Farmers Insurance Open - Final Round
Farmers Insurance Open - Final Round

The glaring issue threatening ‘golf’s long-term future’

GOLF'S governing bodies will conduct a review into equipment after declaring that "any further significant increases in hitting distances at the highest level are undesirable".

The R&A and USGA have revealed their latest findings in their Distance Insights Project, which raise concerns over the continued increases in the average hitting distances on the European and PGA Tours.

The report acknowledges that the average driving distance from both main Tours combined has increased by a rate of one yard per year since 2013, with the 20 longest hitters in 2019 averaging 310 yards with a driver.

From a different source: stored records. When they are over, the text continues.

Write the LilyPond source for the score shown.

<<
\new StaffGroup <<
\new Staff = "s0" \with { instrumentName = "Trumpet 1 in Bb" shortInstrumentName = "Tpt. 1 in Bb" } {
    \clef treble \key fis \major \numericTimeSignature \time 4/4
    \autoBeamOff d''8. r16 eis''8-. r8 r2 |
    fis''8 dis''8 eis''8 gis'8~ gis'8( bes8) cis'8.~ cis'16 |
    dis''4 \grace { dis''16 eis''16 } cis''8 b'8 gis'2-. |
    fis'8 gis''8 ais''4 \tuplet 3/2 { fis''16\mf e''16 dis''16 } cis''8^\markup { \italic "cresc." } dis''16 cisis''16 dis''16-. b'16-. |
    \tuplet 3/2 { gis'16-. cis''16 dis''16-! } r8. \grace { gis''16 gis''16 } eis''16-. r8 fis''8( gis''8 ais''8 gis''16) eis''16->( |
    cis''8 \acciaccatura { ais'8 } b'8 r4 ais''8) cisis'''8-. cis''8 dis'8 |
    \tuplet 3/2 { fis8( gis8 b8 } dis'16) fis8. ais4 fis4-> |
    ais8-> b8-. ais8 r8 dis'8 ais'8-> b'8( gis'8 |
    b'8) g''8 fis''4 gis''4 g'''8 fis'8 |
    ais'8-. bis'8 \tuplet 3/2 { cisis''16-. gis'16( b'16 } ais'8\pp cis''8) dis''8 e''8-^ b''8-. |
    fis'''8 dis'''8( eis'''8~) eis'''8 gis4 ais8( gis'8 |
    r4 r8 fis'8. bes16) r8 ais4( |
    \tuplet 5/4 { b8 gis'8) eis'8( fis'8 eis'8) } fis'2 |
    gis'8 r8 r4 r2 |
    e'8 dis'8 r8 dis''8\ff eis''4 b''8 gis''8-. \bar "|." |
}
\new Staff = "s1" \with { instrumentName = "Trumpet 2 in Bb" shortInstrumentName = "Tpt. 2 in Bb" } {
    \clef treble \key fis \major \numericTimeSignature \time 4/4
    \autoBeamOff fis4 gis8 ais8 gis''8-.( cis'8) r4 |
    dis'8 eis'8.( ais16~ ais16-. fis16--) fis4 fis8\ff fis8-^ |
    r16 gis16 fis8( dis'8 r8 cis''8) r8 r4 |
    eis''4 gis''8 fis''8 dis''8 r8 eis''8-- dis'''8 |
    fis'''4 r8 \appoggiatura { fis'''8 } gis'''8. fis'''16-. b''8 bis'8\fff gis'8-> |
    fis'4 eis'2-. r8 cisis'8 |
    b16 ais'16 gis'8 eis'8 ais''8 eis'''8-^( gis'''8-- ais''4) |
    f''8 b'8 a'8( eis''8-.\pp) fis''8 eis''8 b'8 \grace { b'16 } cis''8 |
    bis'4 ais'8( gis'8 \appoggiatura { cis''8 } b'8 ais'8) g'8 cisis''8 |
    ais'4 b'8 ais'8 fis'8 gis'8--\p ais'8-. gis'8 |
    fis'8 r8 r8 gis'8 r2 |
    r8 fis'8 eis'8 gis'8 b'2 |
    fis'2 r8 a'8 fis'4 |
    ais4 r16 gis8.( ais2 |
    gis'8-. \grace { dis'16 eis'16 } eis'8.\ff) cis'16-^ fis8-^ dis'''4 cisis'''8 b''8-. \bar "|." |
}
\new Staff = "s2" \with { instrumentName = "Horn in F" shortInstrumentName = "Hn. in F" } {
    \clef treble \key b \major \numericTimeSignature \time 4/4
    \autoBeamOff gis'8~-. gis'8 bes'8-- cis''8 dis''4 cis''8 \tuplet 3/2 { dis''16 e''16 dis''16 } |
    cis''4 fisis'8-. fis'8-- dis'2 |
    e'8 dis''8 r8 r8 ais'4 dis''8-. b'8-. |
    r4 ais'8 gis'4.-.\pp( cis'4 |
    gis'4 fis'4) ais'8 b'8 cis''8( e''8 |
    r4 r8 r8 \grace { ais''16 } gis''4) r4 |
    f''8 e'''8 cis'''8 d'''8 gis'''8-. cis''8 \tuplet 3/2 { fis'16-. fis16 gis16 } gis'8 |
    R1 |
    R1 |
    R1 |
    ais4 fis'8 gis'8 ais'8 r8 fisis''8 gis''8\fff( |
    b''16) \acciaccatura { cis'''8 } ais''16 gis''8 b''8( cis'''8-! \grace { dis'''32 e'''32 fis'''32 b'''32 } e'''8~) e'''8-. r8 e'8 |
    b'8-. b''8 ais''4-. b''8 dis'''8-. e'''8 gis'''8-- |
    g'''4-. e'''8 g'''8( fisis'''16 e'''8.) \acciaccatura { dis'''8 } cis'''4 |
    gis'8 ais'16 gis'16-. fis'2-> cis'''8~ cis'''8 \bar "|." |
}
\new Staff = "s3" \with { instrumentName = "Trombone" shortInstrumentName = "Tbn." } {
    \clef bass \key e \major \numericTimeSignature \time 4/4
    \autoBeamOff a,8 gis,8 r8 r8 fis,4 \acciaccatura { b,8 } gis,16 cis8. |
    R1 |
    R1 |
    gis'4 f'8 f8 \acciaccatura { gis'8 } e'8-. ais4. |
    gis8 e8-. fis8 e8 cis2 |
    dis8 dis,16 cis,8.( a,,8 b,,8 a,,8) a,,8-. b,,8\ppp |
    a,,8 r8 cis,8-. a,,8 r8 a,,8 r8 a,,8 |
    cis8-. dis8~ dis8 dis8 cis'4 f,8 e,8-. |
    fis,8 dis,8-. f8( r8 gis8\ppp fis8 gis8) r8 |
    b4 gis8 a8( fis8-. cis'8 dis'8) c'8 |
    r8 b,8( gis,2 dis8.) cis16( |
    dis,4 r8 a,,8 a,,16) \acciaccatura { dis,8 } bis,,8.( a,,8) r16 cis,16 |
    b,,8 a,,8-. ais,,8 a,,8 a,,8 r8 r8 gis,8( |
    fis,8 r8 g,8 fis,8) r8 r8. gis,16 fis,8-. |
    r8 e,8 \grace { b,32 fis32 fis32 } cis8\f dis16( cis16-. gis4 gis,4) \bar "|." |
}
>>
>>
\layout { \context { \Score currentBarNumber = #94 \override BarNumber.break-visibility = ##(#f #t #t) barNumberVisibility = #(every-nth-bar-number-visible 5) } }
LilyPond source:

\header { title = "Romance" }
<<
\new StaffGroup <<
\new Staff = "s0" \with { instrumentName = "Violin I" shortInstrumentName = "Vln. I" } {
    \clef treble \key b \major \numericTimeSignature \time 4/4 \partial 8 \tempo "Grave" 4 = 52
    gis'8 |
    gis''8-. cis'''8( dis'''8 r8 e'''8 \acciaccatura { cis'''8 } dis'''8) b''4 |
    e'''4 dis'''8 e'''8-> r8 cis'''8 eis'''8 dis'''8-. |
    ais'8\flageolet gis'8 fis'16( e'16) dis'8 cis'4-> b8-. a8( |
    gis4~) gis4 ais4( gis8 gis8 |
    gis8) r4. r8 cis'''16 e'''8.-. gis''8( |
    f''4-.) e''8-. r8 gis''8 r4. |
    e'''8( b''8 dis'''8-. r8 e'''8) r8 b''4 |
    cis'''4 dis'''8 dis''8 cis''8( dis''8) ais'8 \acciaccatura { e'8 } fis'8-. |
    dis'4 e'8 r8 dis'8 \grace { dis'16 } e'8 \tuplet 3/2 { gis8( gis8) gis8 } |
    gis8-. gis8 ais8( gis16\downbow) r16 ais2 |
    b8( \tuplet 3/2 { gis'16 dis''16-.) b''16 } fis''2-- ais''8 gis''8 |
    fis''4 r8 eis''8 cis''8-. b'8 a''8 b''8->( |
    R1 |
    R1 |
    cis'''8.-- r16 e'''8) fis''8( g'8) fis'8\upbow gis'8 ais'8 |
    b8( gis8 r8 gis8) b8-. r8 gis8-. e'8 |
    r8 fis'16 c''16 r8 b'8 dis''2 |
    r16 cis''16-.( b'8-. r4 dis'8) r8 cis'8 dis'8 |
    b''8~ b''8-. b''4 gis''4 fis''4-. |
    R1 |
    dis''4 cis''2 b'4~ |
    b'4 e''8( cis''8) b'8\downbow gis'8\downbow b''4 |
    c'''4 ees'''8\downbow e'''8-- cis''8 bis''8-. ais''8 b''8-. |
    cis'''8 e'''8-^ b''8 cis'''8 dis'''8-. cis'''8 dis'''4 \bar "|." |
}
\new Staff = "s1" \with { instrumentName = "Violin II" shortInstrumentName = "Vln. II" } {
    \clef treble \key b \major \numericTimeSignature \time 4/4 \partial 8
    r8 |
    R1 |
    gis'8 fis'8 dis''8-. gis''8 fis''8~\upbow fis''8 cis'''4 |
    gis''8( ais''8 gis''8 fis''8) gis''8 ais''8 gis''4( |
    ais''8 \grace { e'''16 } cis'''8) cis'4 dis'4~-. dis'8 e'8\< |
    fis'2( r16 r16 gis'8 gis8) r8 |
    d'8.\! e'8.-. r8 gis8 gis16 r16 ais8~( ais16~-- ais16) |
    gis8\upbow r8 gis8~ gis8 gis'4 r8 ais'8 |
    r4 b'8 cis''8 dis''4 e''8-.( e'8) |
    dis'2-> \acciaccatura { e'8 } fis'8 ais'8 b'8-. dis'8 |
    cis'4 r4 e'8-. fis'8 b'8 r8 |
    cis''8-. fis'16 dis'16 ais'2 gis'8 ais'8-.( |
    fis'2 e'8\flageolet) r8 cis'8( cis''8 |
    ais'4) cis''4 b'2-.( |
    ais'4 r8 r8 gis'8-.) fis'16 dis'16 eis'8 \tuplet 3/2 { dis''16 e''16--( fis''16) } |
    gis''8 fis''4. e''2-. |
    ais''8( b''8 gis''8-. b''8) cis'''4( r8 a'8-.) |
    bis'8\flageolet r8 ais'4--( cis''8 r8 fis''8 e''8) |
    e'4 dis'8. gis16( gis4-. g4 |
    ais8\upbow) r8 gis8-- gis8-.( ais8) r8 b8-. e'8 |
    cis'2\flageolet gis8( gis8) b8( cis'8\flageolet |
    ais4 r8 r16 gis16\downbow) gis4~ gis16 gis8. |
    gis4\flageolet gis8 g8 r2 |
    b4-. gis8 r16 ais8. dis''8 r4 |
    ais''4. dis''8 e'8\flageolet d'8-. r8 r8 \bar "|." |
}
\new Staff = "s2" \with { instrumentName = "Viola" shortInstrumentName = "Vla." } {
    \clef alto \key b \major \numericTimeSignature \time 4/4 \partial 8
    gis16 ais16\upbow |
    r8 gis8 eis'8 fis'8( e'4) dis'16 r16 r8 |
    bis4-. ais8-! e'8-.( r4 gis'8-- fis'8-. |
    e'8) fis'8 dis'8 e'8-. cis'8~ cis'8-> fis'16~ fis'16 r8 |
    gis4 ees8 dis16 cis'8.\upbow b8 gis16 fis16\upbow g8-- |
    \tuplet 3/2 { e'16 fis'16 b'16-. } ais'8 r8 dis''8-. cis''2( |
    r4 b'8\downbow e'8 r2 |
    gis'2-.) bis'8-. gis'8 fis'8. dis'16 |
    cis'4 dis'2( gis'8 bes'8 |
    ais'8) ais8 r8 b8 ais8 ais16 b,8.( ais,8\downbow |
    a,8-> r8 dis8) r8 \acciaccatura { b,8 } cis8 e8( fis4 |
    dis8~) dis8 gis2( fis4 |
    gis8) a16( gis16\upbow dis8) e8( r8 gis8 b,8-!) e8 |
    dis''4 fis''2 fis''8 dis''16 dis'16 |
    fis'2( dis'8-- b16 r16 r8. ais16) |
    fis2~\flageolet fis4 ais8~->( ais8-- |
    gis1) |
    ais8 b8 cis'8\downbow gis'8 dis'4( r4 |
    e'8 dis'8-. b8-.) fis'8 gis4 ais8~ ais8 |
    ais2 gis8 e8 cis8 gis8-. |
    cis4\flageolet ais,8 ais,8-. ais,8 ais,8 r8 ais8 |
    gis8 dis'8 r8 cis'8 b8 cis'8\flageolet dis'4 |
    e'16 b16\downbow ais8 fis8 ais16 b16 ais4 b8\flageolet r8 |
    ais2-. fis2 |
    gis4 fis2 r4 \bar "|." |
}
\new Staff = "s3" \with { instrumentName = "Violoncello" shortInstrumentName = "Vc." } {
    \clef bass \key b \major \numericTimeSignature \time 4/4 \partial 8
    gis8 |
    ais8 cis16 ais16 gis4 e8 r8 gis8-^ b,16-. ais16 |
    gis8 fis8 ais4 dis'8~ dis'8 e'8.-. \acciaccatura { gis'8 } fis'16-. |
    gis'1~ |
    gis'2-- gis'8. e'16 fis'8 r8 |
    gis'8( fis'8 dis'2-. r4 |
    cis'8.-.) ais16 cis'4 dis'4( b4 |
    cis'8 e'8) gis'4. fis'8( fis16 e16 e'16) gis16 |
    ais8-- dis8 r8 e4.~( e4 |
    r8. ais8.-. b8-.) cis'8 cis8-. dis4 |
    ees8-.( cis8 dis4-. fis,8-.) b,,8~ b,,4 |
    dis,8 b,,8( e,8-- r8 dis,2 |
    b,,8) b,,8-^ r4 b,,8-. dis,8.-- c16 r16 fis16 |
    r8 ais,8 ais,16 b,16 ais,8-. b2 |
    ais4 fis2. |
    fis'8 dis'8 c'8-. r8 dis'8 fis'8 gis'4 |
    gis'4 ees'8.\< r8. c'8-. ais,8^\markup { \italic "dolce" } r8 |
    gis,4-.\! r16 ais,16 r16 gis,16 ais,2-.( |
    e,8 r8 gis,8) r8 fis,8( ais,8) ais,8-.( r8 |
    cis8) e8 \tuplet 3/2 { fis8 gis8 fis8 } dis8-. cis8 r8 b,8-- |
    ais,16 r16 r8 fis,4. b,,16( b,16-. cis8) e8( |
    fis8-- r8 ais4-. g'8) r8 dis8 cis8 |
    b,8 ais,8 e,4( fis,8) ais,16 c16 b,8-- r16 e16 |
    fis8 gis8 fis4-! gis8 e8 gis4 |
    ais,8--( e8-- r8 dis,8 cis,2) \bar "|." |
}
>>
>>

Improved athleticism of the world's best players and course conditioning are also among the contributing factors to the increases, but the R&A and USGA have vowed to investigate how they can combat the trend they have described as "detrimental to golf's long-term future".

The ruling bodies have instructed their Equipment Standards teams and committees to conduct a "broad review" of golf club and ball specifications, an undertaking which will undoubtedly have a significant impact on the equipment manufacturing industry.

There have been repeated calls for the sport's authorities to address the distance issue, with Jack Nicklaus warning of the need to "change the golf ball" rather than continue to lengthen golf course - specifically referencing the possibility of adding distance to the classic par-five 13th hole at Augusta National.

Golf's governing bodies are set to examine the equipment used.
Golf's governing bodies are set to examine the equipment used.

The Distance Insights Project Report published jointly by the R&A and USGA, states: "The research shows that hitting distances and the lengths of golf courses have been increasing for more than 100 years. We believe that this continuing cycle of increases is undesirable and detrimental to golf's long-term future.

"The inherent strategic challenge presented by many golf courses can be compromised, especially when those courses have not or cannot become long enough to keep up with increases in the hitting distances of the golfers who play from their longest tees.

"Increased hitting distance can lead to a reduction in the variety, length and creativity of shot types needed on such courses and to holes more often being overpowered by distance, as well as to an increased emphasis on the importance of distance at the expense of accuracy and other skills.

"This can begin to undermine the core principle that the challenge of golf is about using a broad range of skills and making risk/reward judgments during a round.

Rory McIlroy is one of the game's biggest hitters. (AP Photo/Denis Poroy)
Rory McIlroy is one of the game's biggest hitters. (AP Photo/Denis Poroy)

"The result is also that an increasing number of such courses, both widely renowned and less well-known, are at risk of becoming less challenging or ultimately obsolete for those who play from their longest tees - a serious loss for the game.

"The overall trend of golf courses becoming longer has its own adverse consequences that ultimately affect golfers at all levels and the game as a whole. Expanding existing courses and building longer new ones often requires significant capital investment and higher annual operating costs.

"Overall, the trend towards longer courses puts golf at odds with the growing societal concerns about the use of water, chemicals and other resources, the pressures for development restrictions and alternative land use, and the need to mitigate the long-term effects of a changing climate and natural environment.

"In our view, these continuing trends have also helped create an unnecessary degree of emphasis on distance, with a seeming expectation that each new generation of golfers will hit a golf ball farther than before."

The report goes on to detail the intended plan of action, with "the main topic for research and assessment to be potential changes in the Equipment Rules", with the impact higher for the professional game and less significant at club level.

"We will assess the potential use of a Local Rule option that would specify use of clubs and/or balls intended to result in shorter hitting distances. The concept is that equipment meeting a particular set of reduced-distance specifications - for example, a ball that does not travel as far or a club that will not hit a ball as far.

"Such a Local Rule option could be available for use at all levels of play, and golfers playing outside of a competition could also have the option to make this choice for themselves.

"We will also review the overall conformance specifications for both clubs and balls, including specifications that both directly and indirectly affect hitting distances. The intended purpose of this review is to consider whether any existing specifications should be adjusted or any new specifications should be created to help mitigate the continuing distance increases."